Water Supply Forecast Rodeo

Goal of the Challenge

Accurate seasonal water supply forecasts are crucial for effective water resources management in the Western United States. This region faces dry conditions and high demand for water, and these forecasts are essential for making informed decisions. They guide everything from water supply management and flood control to hydropower generation and environmental objectives. In this challenge, sponsored by the U.S. Bureau of Reclamation, solvers developed probabilistic forecasting models to predict the future cumulative streamflow across 26 different monitoring sites.

What's in this Repository

This repository contains code from winning competitors in the Water Supply Forecast Rodeo DrivenData challenge. Code for all winning solutions are open source under the MIT License.

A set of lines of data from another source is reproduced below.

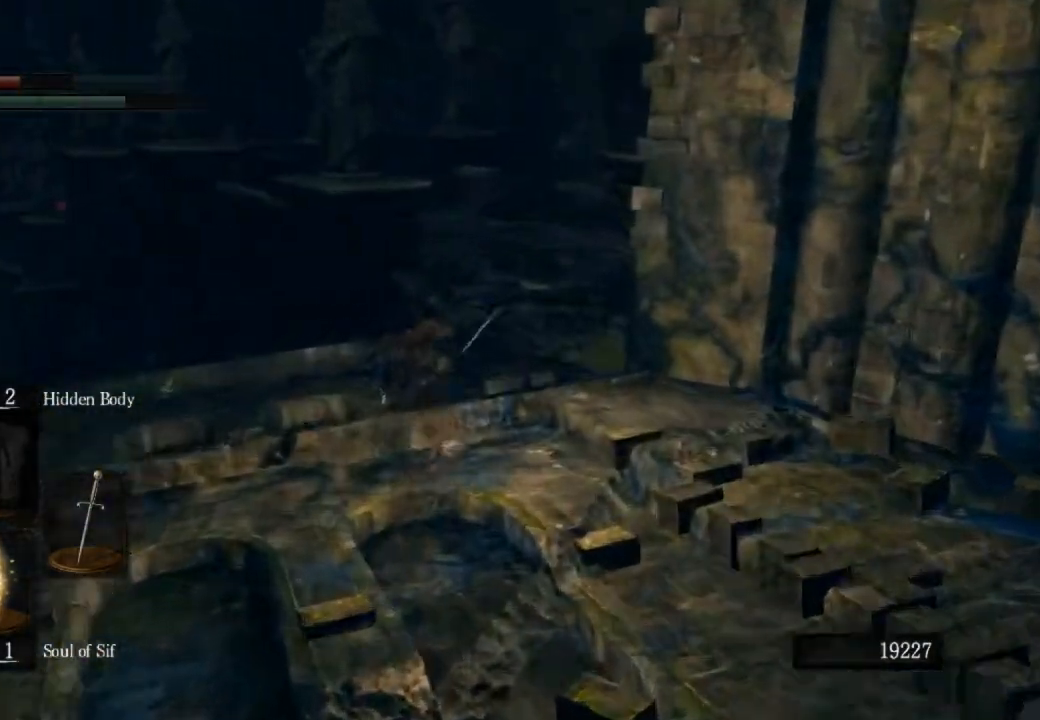
{"buttons": ["CIRCLE"], "left_stick": "up", "right_stick": "center", "events": []}
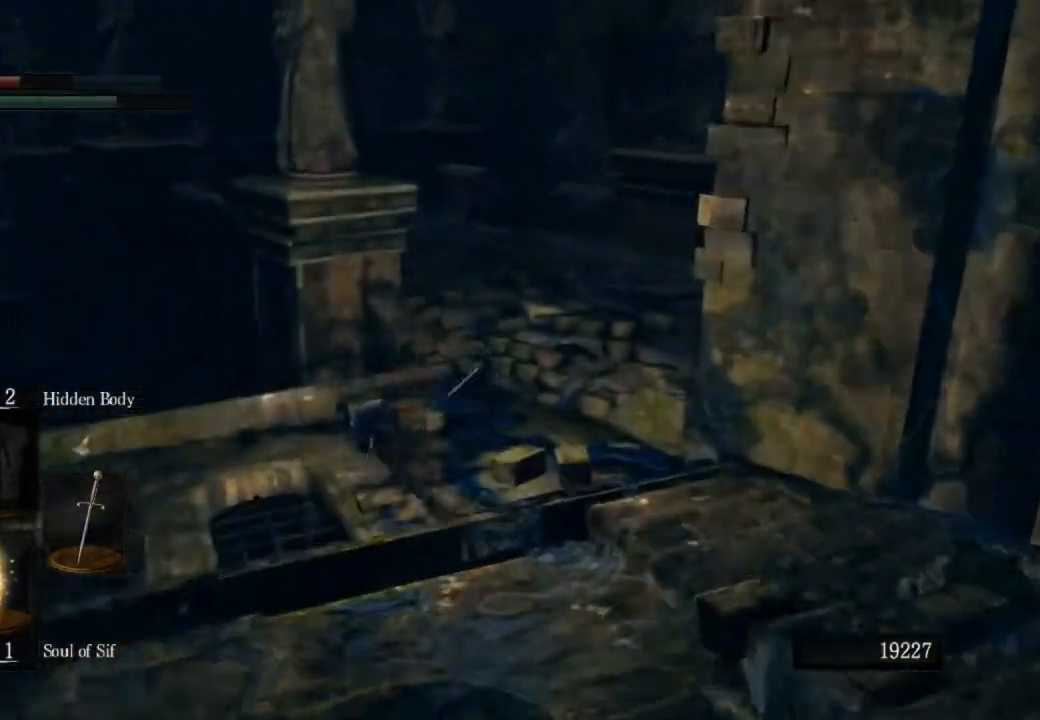
{"buttons": ["CIRCLE"], "left_stick": "up", "right_stick": "center", "events": []}
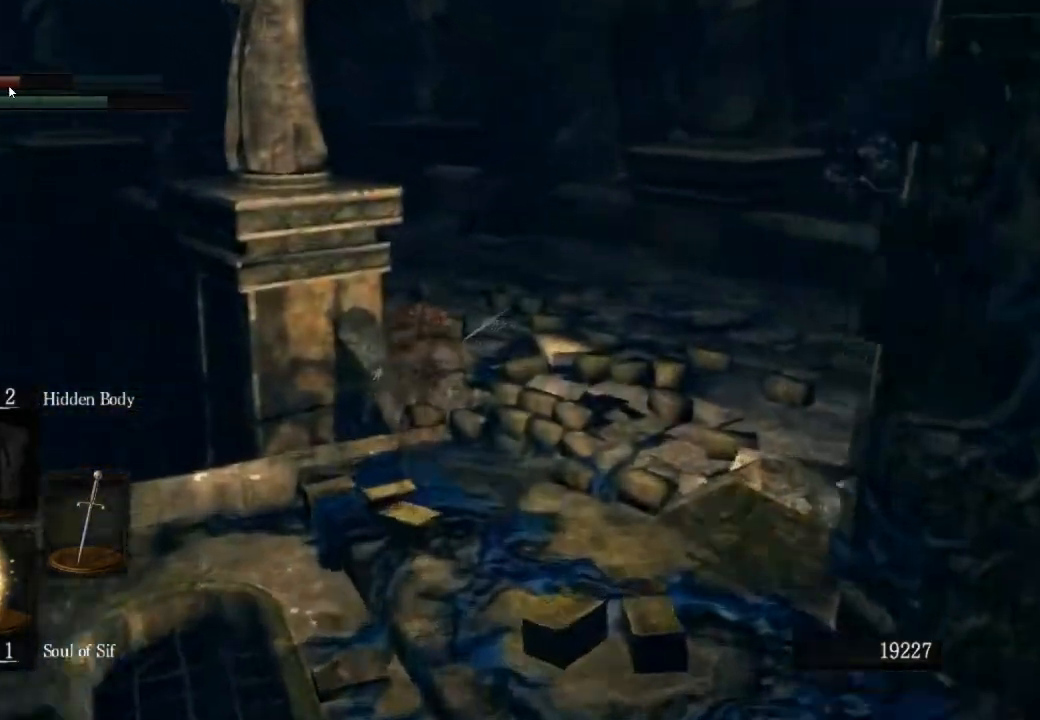
{"buttons": ["CIRCLE"], "left_stick": "up", "right_stick": "center", "events": []}
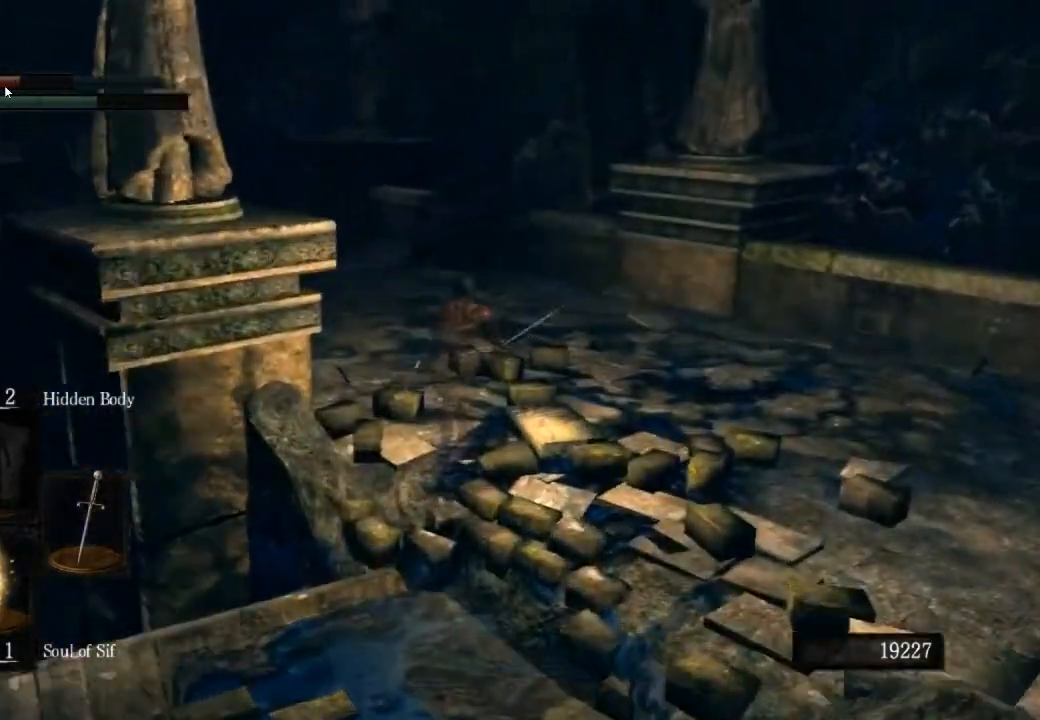
{"buttons": ["CIRCLE"], "left_stick": "up", "right_stick": "center", "events": []}
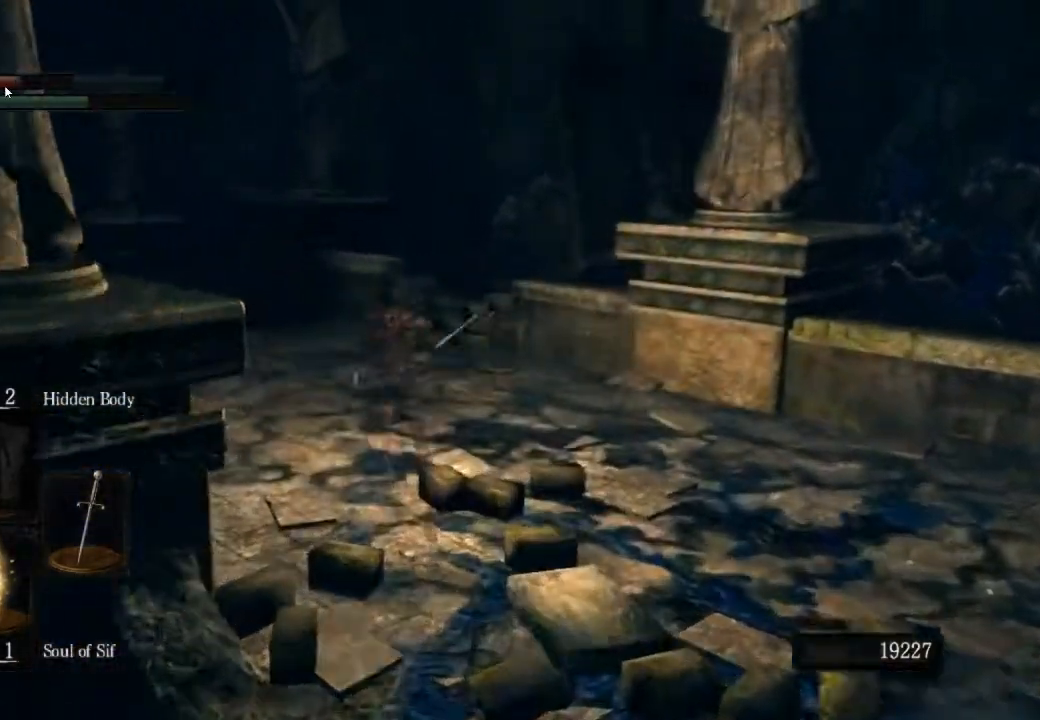
{"buttons": ["CIRCLE"], "left_stick": "up", "right_stick": "center", "events": []}
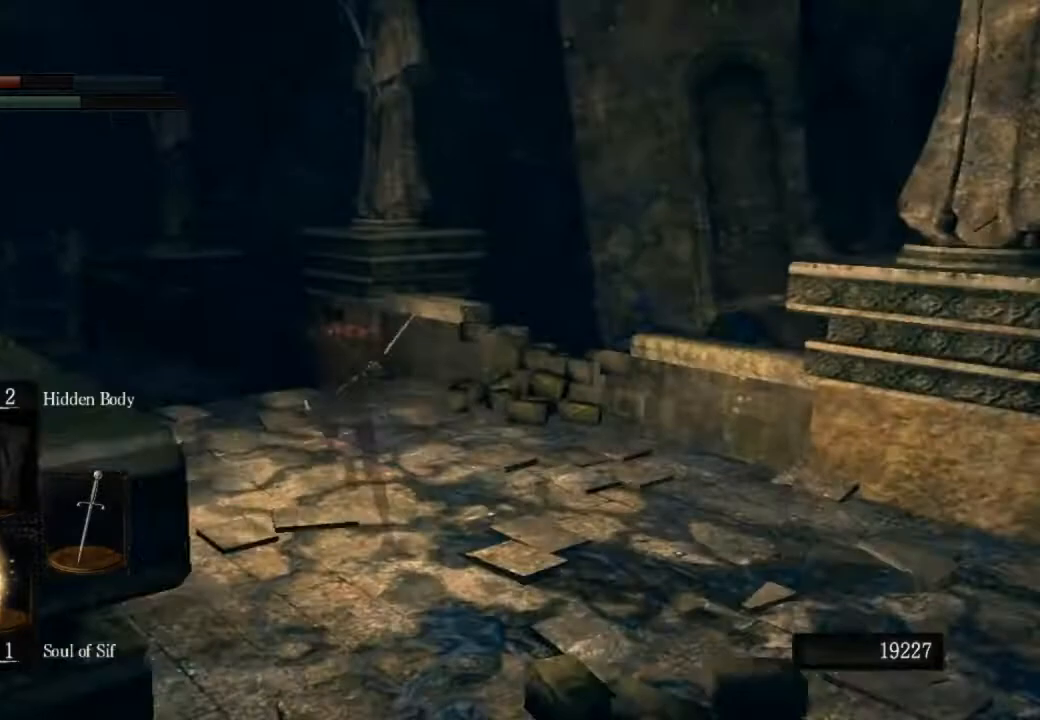
{"buttons": ["CIRCLE"], "left_stick": "up", "right_stick": "center", "events": []}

Winning code for other DrivenData competitions is available in the competition-winners repository.

Winning Submissions

This competition was held across multiple stages, each with their own prizes:

Hindcast Stage—models were evaluated with hold-out validation against 10 years of historical data.
Forecast Stage—models were frozen in January 2024 and were used to make live predictions through July 2024.
Final Prize Stage—models were evaluated with cross-validation over a 20-year historical period.
Explainability Bonus Track—solvers produced forecast summary documents to communicate and explain forecasts to operational water resource managers.

Note

The Water Supply Forecast Rodeo is still ongoing! Results will be added as they become finalized.

Hindcast Stage

In this stage, solvers made code submissions that ran inference on a hold-out set of 10 years. They also submitted model reports detailing their modeling methodology. Winners were selected by a judging panel based on their quantitative performance and their methodology's rigor.

Place	Team or User	Score	Summary of Model
1	rasyidstat	87.82	Ensemble of LightGBM models with models per target quantile, trained using Tweedie loss for 50th quantile and quantile loss for 10th and 90th. Data sources were SNOTEL snow water equivalent, cumulative precipitation, USGS and USBR observed streamflow, and basin geographic attributes. Generated synthetic data during training.
2	ck-ua	90.78	Ensemble of multilayer perceptron models with four layers with multiple outputs for the 3 quantiles, trained with quantile loss. Data sources were antecedent monthly flow, USGS observed streamflow, SNOTEL snow water equivalent, and precipitation. Snow water equivalent and precipitation aggregated and normalized across stations with per-site RANSAC linear models.
3	oshbocker	101.59	Ensemble of CatBoost models targetting both monthly and seasonal streamflow, with models per quantile trained using quantile loss. Data sources were antecedent monthly flow, USGS observed streamflow, SNOTEL and CDEC snow water equivalent, Copernicus GLO elevations, and ACIS observed temperature and precipitation.

Code and reports for the Hindcast Stage can be found in the hindcast/ subdirectory. For each winner, see the reports/ subdirectory for their model report and additional solution documentation.

Winners Announcement: "Meet the Winners of the Water Supply Forecast Rodeo Hindcast Stage"

Forecast Stage

In this stage, solvers submitted code submissions that DrivenData then executed on to issue forecasts for the 2024 season on four scheduled issue dates each month from January through July 2024. Winners were selected based on the lowest averaged mean quantile loss of their forecasts.

Place	Team or User	Score	Summary of Model
1	oshbocker	56.83	Ensemble of CatBoost models targetting both monthly and seasonal streamflow, with models per quantile trained using quantile loss. Data sources were: antecedent monthly flow; USGS observed daily streamflow; snow water equivalent from SNOTEL, CDEC and SWANN; Copernicus GLO elevations; ACIS observed temperature and precipitation.
2	ck-ua	56.91	Ensemble of multilayer perceptron models with four layers with multiple outputs for the 3 quantiles, trained with quantile loss. Data sources were antecedent monthly flow, USGS observed streamflow, SNOTEL snow water equivalent, and precipitation. Snow water equivalent and precipitation aggregated and normalized across stations with per-site RANSAC linear models.
3	rasyidstat	59.16	Ensemble of LightGBM models with models per target quantile, trained using Tweedie loss for 50th quantile and quantile loss for 10th and 90th. Data sources were SNOTEL snow water equivalent, cumulative precipitation, USGS and USBR observed streamflow, basin geographic attributes, and Palmer Drought Severity Index (PDSI). Generated synthetic data during training.

Code and reports for the Forecast Stage can be found in the forecast/ subdirectory. For each winner, see the reports/ subdirectory for their model report and additional solution documentation.